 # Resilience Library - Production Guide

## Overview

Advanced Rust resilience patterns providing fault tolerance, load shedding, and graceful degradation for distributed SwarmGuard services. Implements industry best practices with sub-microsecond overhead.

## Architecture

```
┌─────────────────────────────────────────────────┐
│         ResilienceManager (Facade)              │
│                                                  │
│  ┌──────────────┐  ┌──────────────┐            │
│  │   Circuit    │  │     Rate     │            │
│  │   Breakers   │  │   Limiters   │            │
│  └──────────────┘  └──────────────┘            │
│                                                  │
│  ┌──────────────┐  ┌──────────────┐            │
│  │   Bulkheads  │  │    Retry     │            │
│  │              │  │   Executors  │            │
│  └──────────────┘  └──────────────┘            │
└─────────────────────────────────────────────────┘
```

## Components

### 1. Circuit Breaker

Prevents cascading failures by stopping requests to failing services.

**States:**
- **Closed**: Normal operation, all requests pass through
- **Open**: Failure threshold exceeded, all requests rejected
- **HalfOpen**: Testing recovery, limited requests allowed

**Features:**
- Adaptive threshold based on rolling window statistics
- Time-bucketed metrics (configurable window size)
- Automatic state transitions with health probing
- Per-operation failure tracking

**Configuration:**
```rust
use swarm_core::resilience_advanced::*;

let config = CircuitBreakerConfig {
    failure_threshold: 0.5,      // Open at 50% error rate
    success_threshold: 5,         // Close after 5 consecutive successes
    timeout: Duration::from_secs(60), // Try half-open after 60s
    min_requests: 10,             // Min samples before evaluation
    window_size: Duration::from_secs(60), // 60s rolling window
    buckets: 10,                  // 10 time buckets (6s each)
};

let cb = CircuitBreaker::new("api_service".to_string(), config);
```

EXERCISE AIM
Across the whole listing above, report each line that includes "operation".

ANSWER TO THIS TASK
- **Closed**: Normal operation, all requests pass through
- Per-operation failure tracking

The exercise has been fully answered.